-------- Data for this task

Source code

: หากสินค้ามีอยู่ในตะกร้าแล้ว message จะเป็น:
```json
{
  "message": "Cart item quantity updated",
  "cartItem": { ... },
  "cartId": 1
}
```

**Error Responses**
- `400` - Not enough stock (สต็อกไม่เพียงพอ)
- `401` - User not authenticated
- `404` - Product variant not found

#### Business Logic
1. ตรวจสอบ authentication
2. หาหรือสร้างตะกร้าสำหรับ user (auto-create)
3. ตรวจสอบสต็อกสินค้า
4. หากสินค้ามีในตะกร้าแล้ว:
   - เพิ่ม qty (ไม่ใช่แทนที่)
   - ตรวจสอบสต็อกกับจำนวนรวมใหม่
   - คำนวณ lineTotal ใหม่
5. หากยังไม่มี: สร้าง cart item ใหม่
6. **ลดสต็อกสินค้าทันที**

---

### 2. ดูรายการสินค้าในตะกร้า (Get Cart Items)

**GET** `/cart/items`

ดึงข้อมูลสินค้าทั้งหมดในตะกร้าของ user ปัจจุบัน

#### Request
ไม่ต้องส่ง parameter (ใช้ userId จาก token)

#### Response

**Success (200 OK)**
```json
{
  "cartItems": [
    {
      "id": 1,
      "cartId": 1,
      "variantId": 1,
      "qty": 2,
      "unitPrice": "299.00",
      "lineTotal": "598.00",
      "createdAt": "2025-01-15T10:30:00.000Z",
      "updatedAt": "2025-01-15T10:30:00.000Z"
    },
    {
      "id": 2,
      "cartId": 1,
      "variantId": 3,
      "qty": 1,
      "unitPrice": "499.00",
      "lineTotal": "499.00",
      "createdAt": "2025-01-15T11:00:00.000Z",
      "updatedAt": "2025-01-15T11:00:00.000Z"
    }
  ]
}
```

----------------

Filter the material for the word "createdAt" and copy each matching line.

[Written answer]
      "createdAt": "2025-01-15T10:30:00.000Z",
      "createdAt": "2025-01-15T11:00:00.000Z",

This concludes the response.